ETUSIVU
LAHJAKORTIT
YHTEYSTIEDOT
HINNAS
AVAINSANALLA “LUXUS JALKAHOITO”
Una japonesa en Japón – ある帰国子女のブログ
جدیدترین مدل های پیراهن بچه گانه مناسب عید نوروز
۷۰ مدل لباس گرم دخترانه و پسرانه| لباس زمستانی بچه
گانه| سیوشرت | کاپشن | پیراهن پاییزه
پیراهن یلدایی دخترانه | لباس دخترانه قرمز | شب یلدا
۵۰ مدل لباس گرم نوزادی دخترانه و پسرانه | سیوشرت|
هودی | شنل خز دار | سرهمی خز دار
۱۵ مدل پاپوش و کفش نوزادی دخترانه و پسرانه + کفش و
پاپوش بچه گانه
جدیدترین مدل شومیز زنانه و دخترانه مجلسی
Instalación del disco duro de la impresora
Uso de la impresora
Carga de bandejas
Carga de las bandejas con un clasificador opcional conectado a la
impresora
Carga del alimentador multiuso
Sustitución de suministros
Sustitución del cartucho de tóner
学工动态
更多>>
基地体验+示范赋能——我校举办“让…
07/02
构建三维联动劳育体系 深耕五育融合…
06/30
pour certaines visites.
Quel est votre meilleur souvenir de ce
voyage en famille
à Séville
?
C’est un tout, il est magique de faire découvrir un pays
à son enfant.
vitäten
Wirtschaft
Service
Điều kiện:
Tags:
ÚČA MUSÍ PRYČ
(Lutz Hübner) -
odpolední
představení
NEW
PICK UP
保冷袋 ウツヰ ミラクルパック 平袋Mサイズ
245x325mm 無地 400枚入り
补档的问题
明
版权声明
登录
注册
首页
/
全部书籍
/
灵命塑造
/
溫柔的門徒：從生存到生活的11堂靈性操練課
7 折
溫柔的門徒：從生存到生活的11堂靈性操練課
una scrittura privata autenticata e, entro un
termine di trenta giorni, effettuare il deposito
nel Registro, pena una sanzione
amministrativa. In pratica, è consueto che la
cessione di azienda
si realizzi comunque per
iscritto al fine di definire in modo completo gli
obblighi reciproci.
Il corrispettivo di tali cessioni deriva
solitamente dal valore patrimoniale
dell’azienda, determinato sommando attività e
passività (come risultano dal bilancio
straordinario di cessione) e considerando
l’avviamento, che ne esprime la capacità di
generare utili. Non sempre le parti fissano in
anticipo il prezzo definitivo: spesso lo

• _Task statement_
The required answer is the complete data, repeated exactly.

• _Response to this task_
ETUSIVU
LAHJAKORTIT
YHTEYSTIEDOT
HINNAS
AVAINSANALLA “LUXUS JALKAHOITO”
Una japonesa en Japón – ある帰国子女のブログ
جدیدترین مدل های پیراهن بچه گانه مناسب عید نوروز
۷۰ مدل لباس گرم دخترانه و پسرانه| لباس زمستانی بچه
گانه| سیوشرت | کاپشن | پیراهن پاییزه
پیراهن یلدایی دخترانه | لباس دخترانه قرمز | شب یلدا
۵۰ مدل لباس گرم نوزادی دخترانه و پسرانه | سیوشرت|
هودی | شنل خز دار | سرهمی خز دار
۱۵ مدل پاپوش و کفش نوزادی دخترانه و پسرانه + کفش و
پاپوش بچه گانه
جدیدترین مدل شومیز زنانه و دخترانه مجلسی
Instalación del disco duro de la impresora
Uso de la impresora
Carga de bandejas
Carga de las bandejas con un clasificador opcional conectado a la
impresora
Carga del alimentador multiuso
Sustitución de suministros
Sustitución del cartucho de tóner
学工动态
更多>>
基地体验+示范赋能——我校举办“让…
07/02
构建三维联动劳育体系 深耕五育融合…
06/30
pour certaines visites.
Quel est votre meilleur souvenir de ce
voyage en famille
à Séville
?
C’est un tout, il est magique de faire découvrir un pays
à son enfant.
vitäten
Wirtschaft
Service
Điều kiện:
Tags:
ÚČA MUSÍ PRYČ
(Lutz Hübner) -
odpolední
představení
NEW
PICK UP
保冷袋 ウツヰ ミラクルパック 平袋Mサイズ
245x325mm 無地 400枚入り
补档的问题
明
版权声明
登录
注册
首页
/
全部书籍
/
灵命塑造
/
溫柔的門徒：從生存到生活的11堂靈性操練課
7 折
溫柔的門徒：從生存到生活的11堂靈性操練課
una scrittura privata autenticata e, entro un
termine di trenta giorni, effettuare il deposito
nel Registro, pena una sanzione
amministrativa. In pratica, è consueto che la
cessione di azienda
si realizzi comunque per
iscritto al fine di definire in modo completo gli
obblighi reciproci.
Il corrispettivo di tali cessioni deriva
solitamente dal valore patrimoniale
dell’azienda, determinato sommando attività e
passività (come risultano dal bilancio
straordinario di cessione) e considerando
l’avviamento, che ne esprime la capacità di
generare utili. Non sempre le parti fissano in
anticipo il prezzo definitivo: spesso lo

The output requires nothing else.